### WHAT IS BEING ASKED
Pick up the piece on Swift ranges below and carry it on from its last sentence.

### EXTRACT PROVIDED
Ranges are structures in Swift that have a start index and an end index. There are as of Swift 2.2 two types

  • half open ranges like a..<b e.g. 2..<5 [2,3,4] and
  • closed ranges like a...b e.g. 2...5 [2,3,4,5]

Ranges can be used with collections in a for - next style manner like

for i in 1...n {
    // do something

I consider this as a kind of old style approach since fast enumeration is always the better choice. Even when you are in need of an index which is not available per se with fast enumeration, the preferable approach is then to rely on the enumerate() function i.e. instead of

let list= ["mouse","cat","dog"]
for index in 0..<list.endIndex {
    print ("\(index). \(list[i])")


let list= ["mouse","cat","dog"]
for (index,item) in list.enumerate() {
    print ("\(index).\(item)")

Most often however ranges are used with strings.  In Objective-C NSString and NSAttributedString rely on NSRange. While it is still possible to use those in Swift via toll free bridging of their Swift counterparts, it is definitely not the most straightforward approach. Hence let's relearn those things we got used to in the Objective-C world and do them properly in Swift.

Multi-view scene reconstruction data:
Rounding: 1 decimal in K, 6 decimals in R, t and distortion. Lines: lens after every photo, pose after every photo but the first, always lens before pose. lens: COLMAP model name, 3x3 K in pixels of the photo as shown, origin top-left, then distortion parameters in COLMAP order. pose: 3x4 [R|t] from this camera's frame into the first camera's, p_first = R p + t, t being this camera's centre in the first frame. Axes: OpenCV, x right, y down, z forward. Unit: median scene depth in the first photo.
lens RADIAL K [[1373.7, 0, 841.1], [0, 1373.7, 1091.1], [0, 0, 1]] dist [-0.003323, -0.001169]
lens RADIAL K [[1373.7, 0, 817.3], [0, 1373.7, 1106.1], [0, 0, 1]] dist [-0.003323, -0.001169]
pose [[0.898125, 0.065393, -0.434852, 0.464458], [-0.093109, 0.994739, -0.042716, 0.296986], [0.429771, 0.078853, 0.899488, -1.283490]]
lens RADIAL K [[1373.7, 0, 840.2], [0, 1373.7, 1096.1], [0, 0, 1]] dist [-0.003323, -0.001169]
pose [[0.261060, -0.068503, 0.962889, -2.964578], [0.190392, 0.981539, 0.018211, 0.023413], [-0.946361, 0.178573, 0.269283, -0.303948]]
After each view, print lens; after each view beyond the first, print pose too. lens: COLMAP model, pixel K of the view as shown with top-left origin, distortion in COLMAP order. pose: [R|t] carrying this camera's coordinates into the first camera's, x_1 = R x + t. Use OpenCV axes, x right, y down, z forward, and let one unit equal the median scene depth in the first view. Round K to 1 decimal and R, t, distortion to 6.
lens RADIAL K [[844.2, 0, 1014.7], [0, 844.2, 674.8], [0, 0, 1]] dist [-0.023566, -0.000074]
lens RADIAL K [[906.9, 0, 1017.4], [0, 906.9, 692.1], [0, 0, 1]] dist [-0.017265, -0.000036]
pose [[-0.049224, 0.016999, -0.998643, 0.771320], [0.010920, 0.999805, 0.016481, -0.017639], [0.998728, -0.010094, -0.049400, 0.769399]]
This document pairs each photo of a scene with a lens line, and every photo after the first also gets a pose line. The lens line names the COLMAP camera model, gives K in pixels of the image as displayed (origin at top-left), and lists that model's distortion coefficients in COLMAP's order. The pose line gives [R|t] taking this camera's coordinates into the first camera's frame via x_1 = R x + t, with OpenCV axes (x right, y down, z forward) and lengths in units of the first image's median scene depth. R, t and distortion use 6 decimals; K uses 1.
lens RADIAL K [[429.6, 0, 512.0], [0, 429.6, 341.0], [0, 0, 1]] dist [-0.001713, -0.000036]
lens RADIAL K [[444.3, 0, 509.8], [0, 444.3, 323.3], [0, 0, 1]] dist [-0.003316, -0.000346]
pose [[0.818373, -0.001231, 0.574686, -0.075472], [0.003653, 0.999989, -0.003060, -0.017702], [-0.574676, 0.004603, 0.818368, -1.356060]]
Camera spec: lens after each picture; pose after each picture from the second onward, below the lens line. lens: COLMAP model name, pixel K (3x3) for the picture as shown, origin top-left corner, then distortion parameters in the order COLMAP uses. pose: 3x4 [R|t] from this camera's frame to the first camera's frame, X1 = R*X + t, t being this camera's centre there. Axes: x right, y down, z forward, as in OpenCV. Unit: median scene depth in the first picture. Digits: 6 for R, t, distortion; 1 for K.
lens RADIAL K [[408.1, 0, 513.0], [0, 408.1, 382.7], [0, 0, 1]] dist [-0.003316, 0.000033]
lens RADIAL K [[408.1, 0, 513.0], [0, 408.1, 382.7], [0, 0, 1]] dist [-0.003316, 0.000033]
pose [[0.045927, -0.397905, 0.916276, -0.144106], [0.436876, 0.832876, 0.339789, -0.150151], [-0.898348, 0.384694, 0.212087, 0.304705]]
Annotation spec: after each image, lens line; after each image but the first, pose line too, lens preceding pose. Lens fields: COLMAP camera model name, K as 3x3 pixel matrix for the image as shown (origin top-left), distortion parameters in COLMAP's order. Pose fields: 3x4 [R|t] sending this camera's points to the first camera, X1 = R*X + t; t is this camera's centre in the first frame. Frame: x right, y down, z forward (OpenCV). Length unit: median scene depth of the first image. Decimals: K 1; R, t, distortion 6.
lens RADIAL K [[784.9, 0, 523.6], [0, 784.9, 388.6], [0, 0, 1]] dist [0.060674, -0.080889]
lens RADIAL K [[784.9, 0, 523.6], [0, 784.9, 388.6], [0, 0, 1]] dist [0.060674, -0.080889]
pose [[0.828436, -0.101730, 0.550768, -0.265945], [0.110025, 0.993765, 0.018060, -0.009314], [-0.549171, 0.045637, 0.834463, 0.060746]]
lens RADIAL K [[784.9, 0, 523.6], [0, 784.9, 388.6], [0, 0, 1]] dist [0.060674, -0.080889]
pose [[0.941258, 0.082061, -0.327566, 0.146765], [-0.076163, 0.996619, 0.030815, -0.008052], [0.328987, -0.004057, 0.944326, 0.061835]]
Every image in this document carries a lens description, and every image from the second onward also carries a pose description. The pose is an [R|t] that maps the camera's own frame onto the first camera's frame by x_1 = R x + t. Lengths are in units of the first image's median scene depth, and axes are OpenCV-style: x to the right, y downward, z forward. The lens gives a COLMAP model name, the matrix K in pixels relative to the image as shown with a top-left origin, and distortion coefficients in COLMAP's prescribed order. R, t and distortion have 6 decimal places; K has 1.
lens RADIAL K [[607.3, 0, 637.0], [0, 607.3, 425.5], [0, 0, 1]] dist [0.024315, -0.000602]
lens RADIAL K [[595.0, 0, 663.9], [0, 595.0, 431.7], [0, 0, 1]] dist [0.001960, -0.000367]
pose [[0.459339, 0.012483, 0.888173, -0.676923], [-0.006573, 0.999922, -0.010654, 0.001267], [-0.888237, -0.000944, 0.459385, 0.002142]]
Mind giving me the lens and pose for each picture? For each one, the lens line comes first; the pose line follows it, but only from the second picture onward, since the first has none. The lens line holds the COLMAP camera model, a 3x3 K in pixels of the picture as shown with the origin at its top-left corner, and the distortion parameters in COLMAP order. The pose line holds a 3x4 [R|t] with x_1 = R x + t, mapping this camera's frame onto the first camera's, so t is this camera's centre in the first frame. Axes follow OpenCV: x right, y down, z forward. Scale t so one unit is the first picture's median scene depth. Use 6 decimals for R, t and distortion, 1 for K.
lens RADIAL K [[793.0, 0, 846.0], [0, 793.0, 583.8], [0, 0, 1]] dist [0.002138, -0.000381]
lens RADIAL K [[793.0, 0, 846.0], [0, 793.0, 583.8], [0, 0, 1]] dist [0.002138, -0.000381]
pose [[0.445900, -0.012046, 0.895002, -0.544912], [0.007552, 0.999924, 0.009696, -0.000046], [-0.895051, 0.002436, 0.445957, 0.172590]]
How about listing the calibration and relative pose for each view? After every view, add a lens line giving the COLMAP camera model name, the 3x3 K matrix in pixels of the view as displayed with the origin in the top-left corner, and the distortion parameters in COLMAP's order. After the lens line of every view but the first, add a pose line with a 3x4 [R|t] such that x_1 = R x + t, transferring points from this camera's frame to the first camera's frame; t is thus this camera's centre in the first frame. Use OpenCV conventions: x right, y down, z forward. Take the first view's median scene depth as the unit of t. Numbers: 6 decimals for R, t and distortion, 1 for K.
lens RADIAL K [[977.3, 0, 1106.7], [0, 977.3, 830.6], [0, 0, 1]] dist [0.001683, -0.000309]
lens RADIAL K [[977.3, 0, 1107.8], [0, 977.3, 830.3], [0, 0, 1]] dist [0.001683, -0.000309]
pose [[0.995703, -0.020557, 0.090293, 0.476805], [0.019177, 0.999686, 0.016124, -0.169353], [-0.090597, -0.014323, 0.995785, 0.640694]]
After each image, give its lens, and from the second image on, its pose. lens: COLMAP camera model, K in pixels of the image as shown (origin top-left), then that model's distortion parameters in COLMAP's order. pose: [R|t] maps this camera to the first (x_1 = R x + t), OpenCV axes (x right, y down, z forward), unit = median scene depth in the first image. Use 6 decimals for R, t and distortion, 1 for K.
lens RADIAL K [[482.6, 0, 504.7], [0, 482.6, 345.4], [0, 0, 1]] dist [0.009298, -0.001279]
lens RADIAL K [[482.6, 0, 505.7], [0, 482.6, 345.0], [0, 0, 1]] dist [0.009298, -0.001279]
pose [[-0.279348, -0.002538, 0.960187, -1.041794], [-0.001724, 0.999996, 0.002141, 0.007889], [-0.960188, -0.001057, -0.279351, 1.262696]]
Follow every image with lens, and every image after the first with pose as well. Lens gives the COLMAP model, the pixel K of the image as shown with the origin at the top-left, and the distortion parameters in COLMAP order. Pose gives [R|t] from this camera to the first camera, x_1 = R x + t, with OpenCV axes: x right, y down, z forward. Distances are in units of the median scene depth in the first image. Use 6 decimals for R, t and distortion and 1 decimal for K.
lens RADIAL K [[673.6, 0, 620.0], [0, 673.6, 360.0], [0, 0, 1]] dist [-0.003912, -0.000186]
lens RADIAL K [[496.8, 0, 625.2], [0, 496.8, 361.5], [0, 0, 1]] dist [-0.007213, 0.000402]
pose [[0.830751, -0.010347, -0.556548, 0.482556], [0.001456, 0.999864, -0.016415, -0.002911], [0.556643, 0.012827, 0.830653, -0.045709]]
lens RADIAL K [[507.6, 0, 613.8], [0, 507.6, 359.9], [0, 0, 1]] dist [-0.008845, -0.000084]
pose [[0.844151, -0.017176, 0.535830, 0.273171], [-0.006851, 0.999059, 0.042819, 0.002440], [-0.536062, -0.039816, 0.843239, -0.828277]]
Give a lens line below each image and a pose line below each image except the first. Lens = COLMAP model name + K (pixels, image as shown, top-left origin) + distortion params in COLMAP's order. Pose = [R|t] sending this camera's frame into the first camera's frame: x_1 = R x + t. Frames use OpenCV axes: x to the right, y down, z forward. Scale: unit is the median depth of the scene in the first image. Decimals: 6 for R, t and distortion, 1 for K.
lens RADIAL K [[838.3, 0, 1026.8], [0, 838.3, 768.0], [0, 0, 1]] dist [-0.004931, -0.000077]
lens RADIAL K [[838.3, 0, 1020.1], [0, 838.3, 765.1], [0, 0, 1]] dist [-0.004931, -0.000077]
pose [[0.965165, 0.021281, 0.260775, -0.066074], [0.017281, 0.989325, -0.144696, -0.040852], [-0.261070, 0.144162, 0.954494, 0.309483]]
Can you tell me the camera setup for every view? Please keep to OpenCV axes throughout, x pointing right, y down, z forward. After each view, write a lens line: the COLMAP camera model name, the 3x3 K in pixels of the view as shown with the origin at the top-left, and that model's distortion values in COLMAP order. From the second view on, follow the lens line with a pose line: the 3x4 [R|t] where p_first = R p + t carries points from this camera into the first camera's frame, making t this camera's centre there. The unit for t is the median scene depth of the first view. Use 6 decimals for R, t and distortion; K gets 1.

### RESPONSE TO THIS EXERCISE
Working with string ranges

Strings in Swift are encoded in Unicode. Unicode doesn't have a fixed length for its character encoding and because of that, there is no direct way of addressing a string's characters. When it comes to working with strings in Swift, you have to deal with index ranges. You normally start out with the start index and advance it as many times as you need to. Only then you can with the help of that index address a string's character i.e.

let s = "abcdefg"
let index = s.startIndex.advancedBy(2)
print (s[index]) // "c"

Working with Swift ranges can be somewhat cumbersome as well because there is no direct way to convert an integer range to an index range. Hence always rely on a string's start and end index. When it comes to working with ranges and strings remember

  • use advancedBy() on the range index to traverse strings because of the variable width nature of string characters
  • advancedBy(n:limit:) doesn't return an optional. So you never know if you just overstepped the limit or reached it. Result is always limit.
  • advanceBy() accepts negative n to go backwards
  • Swift string ranges are half open ranges i.e. the last character in a string ist at endIndex.advancedBy(-1)
  • Indexes can be converted to integer via the distance method i.e. s.startIndex.distance(s.startIndex.advancedBy(2)) is 2

Let's take a look at a few string operations to put our new found knowledge into practice.

Retrieving substrings of strings

Substrings can be retrieved via substringWithRange() which returns an optional Range e.g.

let s = "abcdefghijk"
let range = Range(s.startIndex.advancedBy(2) ..< s.endIndex.advancedBy(-1))
let rangeString = s.substringWithRange(range) // returns "cdefghij"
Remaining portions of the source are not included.